Assessing whether two songs titled “Caught Up” possessed enough similarities to survive a motion to dismiss, the U.S. Court of Appeals for the Second Circuit held that they were not in that the songs were lyrically and musically distinct.  Pyatt v. Raymond et al., Case No. 11-2507 (2d Cir., Feb. 6, 2012 ) (Wesley, J.; Hall, J.; Carney, J.). 

Singer/songwriter Wadena Pyatt and her publishing company sued numerous defendants in the music industry, including well-known artists Usher and Alicia Keys.  The plaintiffs claimed that Usher’s song “Caught Up” was copied from plaintiffs’ song of the same name.  The plaintiffs alleged copyright infringement of their song lyrics and the sound recording. 

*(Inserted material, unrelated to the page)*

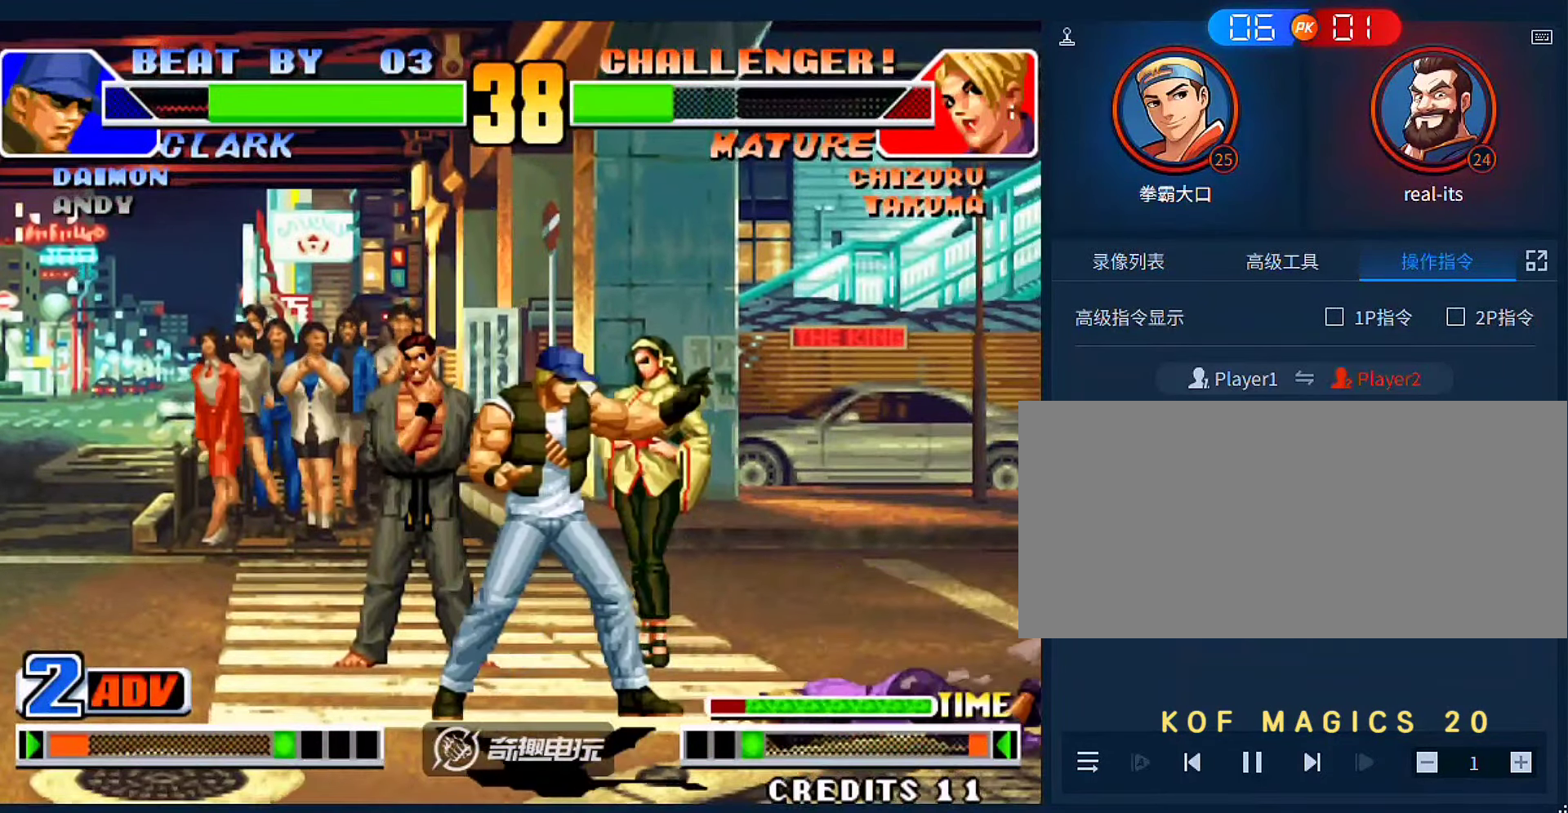
{"dt_ms": 500, "buttons": ["C"], "left_stick": "down-right", "events": [[100, "left_stick", "left"], [166, "left_stick", "center"], [233, "left_stick", "right"], [300, "left_stick", "down-right"], [500, "C", "down"]]}
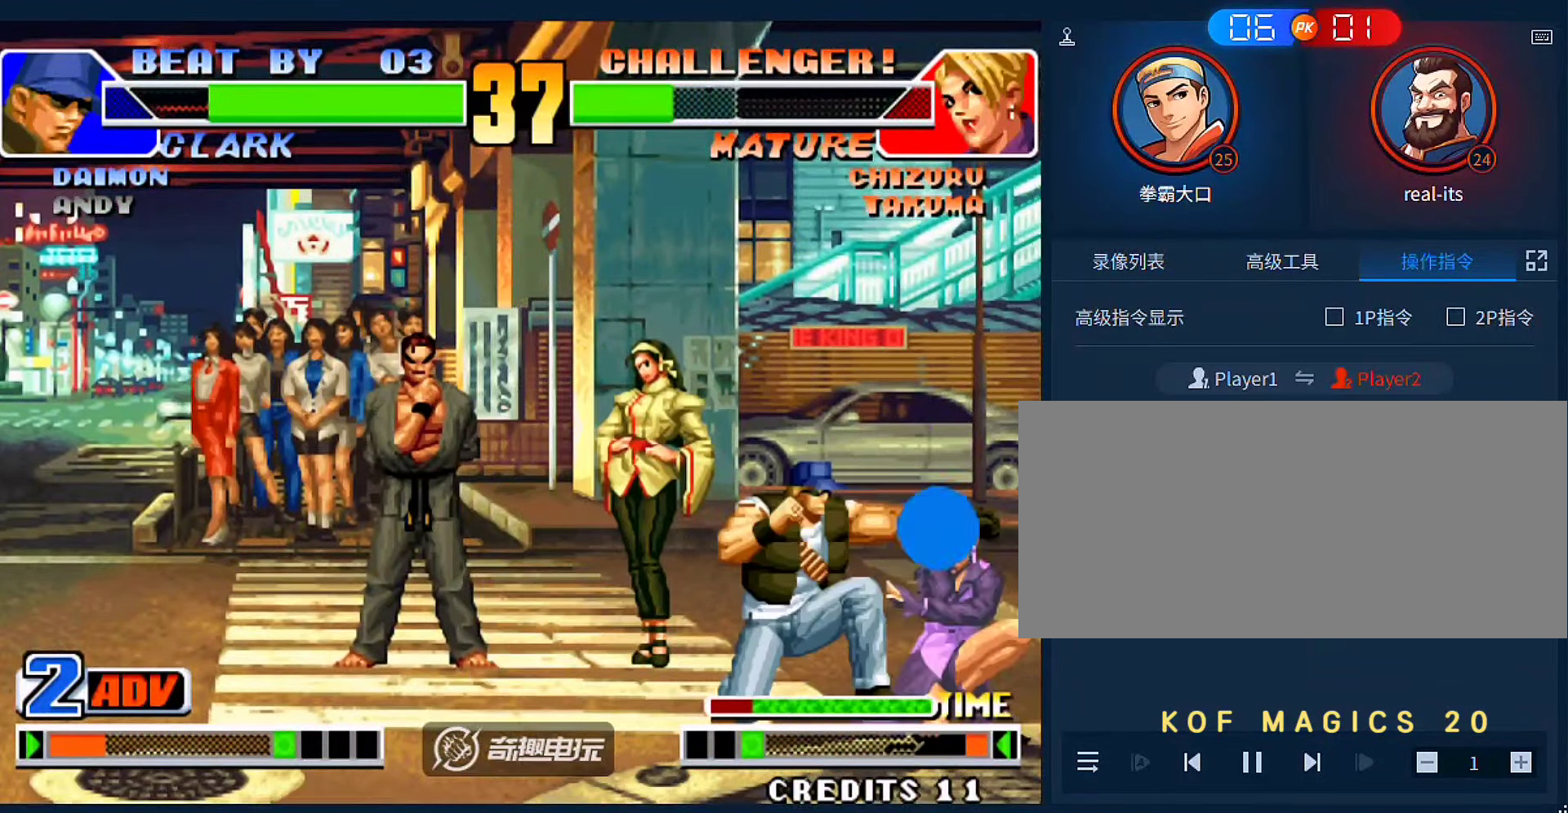
{"dt_ms": 1000, "buttons": [], "left_stick": "down"}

The defendants moved to dismiss the complaint under Rule 12(b)(6).  Concerning alleged infringement of the song lyrics, the district court found that no substantial similarity existed between any of the protectable elements of the plaintiffs’ lyrics and defendants’ lyrics.  None of the lyrics were identical.  The only similarity between the lyrics was that they shared the theme of relationships between men and women.  Such themes are an idea, which is not protectable.  Concerning alleged infringement of the sound recording, the court found the songs “entirely dissimilar” in style, beat and melody.  Examining the “total concept and feel” of the two songs, the court held that no average lay observer would recognize the defendants’ song from being appropriated from the plaintiffs’ song.  The court dismissed the plaintiffs’ claims against all Defendants.  Plaintiff appealed. 

The 2d Circuit affirmed the district court’s dismissal of the plaintiffs’ claims.  The court noted that because the parties’ songs “have little in common beyond the title and the phrase ‘Caught Up,’” the district court correctly concluded that the plaintiffs’ claims failed to muster under the ordinary observer test.